(Activity list)
[A] Answer these about the kayak thread, one line each:
(i) What weight did bbcroaker get down to by paddling the Trident 15?
(ii) Where were the ships that moby dick's granddaughter fished for stripers?
(iii) Which kayak does Ronaulmtd say he has?
[B] Copy the kayak thread word for word from "I would have been" up to and including "on a yak ;o)".
[C] In the kayak thread, why does Ronaulmtd say to forget about staying "dry" in a kayak?
Excerpt to read Block Start
Haven't tried the stealth but I think the hull design is a copy of the x-factor.


----------



## bbcroaker

I was 220 lbs when I got my Trident 15. paddling it got me down to 175lbs thinking of selling it.


----------



## bbcroaker

moby dick said:


> Yea she a lot more into it than I thought she would be.But the guy in Hatteras that was selling them (Jim) got out of selling them too.Now I think he works at Hatteras jack.The granddaughter now has a tarpon 100 but now it's a whole new ball game.Shes not up for long paddles anymore it's short and sweet ones she looks for.She tried the ships this year for stripers Thank God she didn't hookup I would have had a heart attack.She done the E-river,the cove I just haven't got her in any hard moving water yet.But for 12 she holding her own she can't stand in the tarpon like the x so now shes said she will be looking for something a little big this year.(what the hell have i started)But I got to say she is pretty Dam good O and now she said it time to hit the piers this year she need a heaver. I just hope she remembers that I have to work sometimes.But yea I'm still around:fishing:


Looks like you got her hooked.That is great. Hope she sticks with you on that. She'll soon be at the age or already is where there is a lot worse things to get into. Get here hooked up with the stripers and flounder and trout in the salt and bass in the sweet water.
You say you went to the ships.Is that the Ghost Fleet? I haven't been there in several years.Could you all get close to them ? I heard they are keeping people away from them maybe a good thing. It could be dangerous at times around them for kayaks.
I've been fishing with some guys over on www.wkfa.org it's a pretty good kayaking forum too.


----------



## moby dick

Naw I'm sorry it was over at kiptopeke the eastern shore.I'm doing my best to keep her hooked on fishing she loves it so I dont think it's going to be hard.I'm going to check that site out tonight.there a few of them I've been checking.Maybe we can get out together this summer.
Thanks for everything
bb


----------



## Ronaulmtd

JapaneseZero said:


> For anyone looking for a big guy boat I have my x-factor for sale... has the upgraded gator hatch too. very little use on the boat.


6'2" 250# big guy is looking for first ever Yak to complete "bucket list." I live in Southern MD outside D.C. so it looks like we are fairly close- email is [email protected]


----------



## JapaneseZero

Ronaulmtd said:


> 6'2" 250# big guy is looking for first ever Yak to complete "bucket list." I live in Southern MD outside D.C. so it looks like we are fairly close- email is [email protected]


I would have been happy to let you try it out but I already sold the boat. Check out Metroman's sale http://www.snaggedline.com/boatyard/showthread.php?t=697


----------



## pelsung

Kevin, 

For fishing Hampton Roads: Rudy, Lynnhaven, CBBT, HRBT, Eeastern Shore shoals, concrete ships, ect. If you were buying a kayak today, (*and you could only have one yak for all of your fishing needs*) what would you buy? Also, imagine your 5'10" and weigh 160pds when you decide on a yak ;o)

Thanks mate, you've met me at the tackle shop but you don't really know me. I appreciate your experience and judgement a great deal!


----------



## Ronaulmtd

Jesse Lockowitz said:


> i loved my trident 13'. was a sweet ride in ocean and inside. been through some rough sh!t with it, and it took it fine. and im the same height/weight as you, biggun status.


I am close to #265 and 6-1- I have the OK Prowler 13- same as above- been out in rough ocean and it is quick- any yak with scuppers will get your butt wet so forget being "dry" in a kayak- it feels good in the heat and wear a set of waders in cold water- no big deal- if you haven't tried a Hobie, you should try out a revo or an outback- that seems to be what most end up with after a few years- peddling vs. paddling


----------
Excerpt to read Block End
Information shown Block Start
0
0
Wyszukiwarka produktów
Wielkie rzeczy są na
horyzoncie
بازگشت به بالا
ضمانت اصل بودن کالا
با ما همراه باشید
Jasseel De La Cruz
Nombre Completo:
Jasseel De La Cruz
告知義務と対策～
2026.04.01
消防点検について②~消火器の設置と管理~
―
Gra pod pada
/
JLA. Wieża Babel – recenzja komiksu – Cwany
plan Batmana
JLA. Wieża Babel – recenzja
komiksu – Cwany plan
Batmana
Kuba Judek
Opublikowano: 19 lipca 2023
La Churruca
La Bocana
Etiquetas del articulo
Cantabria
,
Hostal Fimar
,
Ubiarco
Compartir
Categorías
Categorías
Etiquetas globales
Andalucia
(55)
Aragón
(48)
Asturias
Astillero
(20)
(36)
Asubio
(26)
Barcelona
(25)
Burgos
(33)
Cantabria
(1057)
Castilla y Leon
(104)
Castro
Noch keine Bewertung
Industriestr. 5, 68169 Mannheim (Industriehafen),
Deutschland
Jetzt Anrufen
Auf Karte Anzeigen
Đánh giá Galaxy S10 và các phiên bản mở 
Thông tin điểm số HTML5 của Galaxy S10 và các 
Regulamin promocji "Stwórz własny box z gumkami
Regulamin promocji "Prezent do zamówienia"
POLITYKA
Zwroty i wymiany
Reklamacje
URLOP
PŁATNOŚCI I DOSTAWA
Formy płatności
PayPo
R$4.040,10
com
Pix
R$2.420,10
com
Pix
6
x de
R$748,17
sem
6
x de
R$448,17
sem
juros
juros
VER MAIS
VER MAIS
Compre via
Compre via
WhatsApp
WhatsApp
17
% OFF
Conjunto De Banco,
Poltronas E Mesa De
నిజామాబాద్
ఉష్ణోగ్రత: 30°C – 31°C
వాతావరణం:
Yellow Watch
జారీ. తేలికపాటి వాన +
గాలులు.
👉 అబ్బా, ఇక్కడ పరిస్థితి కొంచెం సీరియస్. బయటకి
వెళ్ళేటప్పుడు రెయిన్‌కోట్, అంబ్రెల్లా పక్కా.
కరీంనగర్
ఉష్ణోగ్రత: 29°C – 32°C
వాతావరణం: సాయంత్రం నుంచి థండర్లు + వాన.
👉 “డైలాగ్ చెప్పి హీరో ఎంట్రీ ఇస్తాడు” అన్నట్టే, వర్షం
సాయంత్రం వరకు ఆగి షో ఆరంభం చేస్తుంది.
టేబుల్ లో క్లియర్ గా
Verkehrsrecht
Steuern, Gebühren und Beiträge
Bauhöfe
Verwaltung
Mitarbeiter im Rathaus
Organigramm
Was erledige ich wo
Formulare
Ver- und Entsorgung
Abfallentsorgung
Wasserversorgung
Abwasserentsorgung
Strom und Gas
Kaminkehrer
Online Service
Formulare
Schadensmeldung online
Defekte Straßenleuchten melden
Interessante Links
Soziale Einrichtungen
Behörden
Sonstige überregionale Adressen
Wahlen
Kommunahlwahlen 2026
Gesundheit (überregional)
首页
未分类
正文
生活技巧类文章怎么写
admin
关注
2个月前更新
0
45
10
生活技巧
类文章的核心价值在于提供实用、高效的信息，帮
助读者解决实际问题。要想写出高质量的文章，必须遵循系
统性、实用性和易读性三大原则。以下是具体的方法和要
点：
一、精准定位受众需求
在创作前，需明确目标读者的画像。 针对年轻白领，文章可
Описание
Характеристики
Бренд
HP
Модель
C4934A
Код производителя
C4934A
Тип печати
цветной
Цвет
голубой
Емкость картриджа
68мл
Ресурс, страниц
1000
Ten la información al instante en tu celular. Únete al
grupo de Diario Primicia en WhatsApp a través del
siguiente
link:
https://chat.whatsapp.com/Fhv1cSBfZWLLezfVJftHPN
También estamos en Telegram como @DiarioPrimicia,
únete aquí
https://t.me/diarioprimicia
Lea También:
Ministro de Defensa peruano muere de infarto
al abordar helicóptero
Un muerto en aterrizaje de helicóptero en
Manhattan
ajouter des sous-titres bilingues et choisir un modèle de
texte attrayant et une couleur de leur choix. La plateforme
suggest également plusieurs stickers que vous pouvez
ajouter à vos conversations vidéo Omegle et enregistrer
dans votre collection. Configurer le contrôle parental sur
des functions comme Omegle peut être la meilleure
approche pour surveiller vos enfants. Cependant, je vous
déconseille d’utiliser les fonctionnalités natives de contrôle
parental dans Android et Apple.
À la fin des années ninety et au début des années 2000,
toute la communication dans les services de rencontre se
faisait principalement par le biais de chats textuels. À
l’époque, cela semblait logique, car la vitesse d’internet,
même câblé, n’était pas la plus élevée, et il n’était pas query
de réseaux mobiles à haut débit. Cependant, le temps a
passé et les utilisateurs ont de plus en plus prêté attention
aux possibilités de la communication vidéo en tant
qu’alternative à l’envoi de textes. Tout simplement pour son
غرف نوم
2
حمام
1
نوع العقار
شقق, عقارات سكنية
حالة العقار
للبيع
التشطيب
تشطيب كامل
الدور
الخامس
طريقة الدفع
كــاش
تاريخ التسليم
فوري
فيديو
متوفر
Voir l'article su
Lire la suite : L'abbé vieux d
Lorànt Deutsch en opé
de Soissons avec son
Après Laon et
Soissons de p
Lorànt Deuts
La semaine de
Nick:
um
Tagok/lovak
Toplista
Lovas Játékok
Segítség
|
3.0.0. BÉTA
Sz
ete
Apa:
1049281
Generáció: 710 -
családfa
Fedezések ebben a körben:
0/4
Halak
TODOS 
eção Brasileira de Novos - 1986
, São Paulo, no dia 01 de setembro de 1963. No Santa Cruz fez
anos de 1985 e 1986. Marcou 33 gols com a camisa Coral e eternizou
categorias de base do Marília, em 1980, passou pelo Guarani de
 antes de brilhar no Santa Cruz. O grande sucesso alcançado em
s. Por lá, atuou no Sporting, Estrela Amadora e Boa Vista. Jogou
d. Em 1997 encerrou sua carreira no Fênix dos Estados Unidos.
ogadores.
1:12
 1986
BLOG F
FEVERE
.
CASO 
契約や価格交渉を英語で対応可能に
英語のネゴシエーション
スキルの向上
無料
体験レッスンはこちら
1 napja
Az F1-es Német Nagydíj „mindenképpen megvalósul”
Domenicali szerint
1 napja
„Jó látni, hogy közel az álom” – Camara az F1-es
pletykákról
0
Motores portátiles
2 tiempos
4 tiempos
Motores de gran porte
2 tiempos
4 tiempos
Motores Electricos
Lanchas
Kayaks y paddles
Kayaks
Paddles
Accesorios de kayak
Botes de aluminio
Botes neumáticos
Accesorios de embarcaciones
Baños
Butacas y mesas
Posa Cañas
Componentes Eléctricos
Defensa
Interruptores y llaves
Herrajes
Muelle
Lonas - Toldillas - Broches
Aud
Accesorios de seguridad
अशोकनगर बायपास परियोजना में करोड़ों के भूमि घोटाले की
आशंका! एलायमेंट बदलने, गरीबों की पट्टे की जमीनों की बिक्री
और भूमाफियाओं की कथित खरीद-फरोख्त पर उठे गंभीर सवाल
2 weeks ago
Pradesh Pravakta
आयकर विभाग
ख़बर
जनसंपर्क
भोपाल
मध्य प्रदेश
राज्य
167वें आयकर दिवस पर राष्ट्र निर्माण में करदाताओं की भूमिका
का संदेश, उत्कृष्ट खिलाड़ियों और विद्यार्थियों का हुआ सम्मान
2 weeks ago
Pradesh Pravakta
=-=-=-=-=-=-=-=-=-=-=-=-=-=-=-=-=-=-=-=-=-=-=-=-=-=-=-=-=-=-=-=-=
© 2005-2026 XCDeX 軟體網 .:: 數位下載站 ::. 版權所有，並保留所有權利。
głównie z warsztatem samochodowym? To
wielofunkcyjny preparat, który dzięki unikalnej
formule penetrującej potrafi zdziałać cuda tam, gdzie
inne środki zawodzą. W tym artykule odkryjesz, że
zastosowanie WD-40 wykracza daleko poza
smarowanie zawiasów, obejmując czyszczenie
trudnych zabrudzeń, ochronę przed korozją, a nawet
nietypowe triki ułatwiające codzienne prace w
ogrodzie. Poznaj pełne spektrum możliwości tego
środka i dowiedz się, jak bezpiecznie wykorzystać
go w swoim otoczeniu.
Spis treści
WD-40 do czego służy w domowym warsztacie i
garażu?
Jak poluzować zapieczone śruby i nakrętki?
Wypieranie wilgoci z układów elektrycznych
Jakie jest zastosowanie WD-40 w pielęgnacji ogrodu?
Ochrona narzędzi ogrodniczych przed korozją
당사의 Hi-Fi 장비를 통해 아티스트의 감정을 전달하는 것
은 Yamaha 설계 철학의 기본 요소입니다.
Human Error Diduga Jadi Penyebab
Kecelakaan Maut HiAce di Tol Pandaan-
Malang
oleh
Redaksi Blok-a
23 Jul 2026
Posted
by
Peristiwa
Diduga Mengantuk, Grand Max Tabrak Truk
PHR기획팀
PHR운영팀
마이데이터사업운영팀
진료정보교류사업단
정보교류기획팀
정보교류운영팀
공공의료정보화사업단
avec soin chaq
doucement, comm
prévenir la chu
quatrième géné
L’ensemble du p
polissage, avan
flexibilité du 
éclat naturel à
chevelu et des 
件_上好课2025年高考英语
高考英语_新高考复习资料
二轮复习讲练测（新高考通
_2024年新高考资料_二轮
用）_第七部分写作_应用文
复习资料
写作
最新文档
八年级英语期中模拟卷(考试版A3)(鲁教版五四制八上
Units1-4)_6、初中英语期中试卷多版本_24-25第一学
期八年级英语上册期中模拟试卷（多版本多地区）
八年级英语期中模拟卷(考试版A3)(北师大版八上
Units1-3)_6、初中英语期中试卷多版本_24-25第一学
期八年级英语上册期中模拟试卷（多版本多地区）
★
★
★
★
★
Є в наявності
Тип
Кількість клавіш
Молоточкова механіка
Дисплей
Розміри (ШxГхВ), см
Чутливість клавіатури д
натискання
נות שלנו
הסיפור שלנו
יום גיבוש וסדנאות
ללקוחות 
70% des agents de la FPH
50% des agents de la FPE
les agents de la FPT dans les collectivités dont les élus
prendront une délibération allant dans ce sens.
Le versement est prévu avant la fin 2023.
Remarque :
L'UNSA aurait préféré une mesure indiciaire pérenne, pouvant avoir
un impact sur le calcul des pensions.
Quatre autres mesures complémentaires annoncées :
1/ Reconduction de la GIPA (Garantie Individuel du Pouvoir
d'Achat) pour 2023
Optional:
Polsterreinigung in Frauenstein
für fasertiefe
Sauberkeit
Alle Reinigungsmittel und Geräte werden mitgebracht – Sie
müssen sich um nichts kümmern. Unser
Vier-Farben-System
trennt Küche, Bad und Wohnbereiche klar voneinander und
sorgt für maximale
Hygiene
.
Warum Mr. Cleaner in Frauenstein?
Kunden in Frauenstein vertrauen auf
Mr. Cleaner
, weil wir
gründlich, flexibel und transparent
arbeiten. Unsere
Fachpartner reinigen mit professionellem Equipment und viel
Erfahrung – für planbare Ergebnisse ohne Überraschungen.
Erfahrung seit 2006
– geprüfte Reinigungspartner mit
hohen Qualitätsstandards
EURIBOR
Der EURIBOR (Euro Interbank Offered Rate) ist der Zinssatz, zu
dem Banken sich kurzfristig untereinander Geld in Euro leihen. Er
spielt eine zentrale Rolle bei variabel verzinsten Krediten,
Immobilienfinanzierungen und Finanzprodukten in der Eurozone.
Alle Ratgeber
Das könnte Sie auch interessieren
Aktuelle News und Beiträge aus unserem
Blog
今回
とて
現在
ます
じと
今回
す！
Information shown Block End
(Per-task answers)
[A]
(i) 175 lbs
(ii) At Kiptopeke, on the eastern shore
(iii) The OK Prowler 13

[B]
I would have been happy to let you try it out but I already sold the boat. Check out Metroman's sale http://www.snaggedline.com/boatyard/showthread.php?t=697


----------



## pelsung

Kevin, 

For fishing Hampton Roads: Rudy, Lynnhaven, CBBT, HRBT, Eeastern Shore shoals, concrete ships, ect. If you were buying a kayak today, (*and you could only have one yak for all of your fishing needs*) what would you buy? Also, imagine your 5'10" and weigh 160pds when you decide on a yak ;o)

[C] According to Ronaulmtd, any kayak with scuppers will get your butt wet, so staying dry isn't realistic.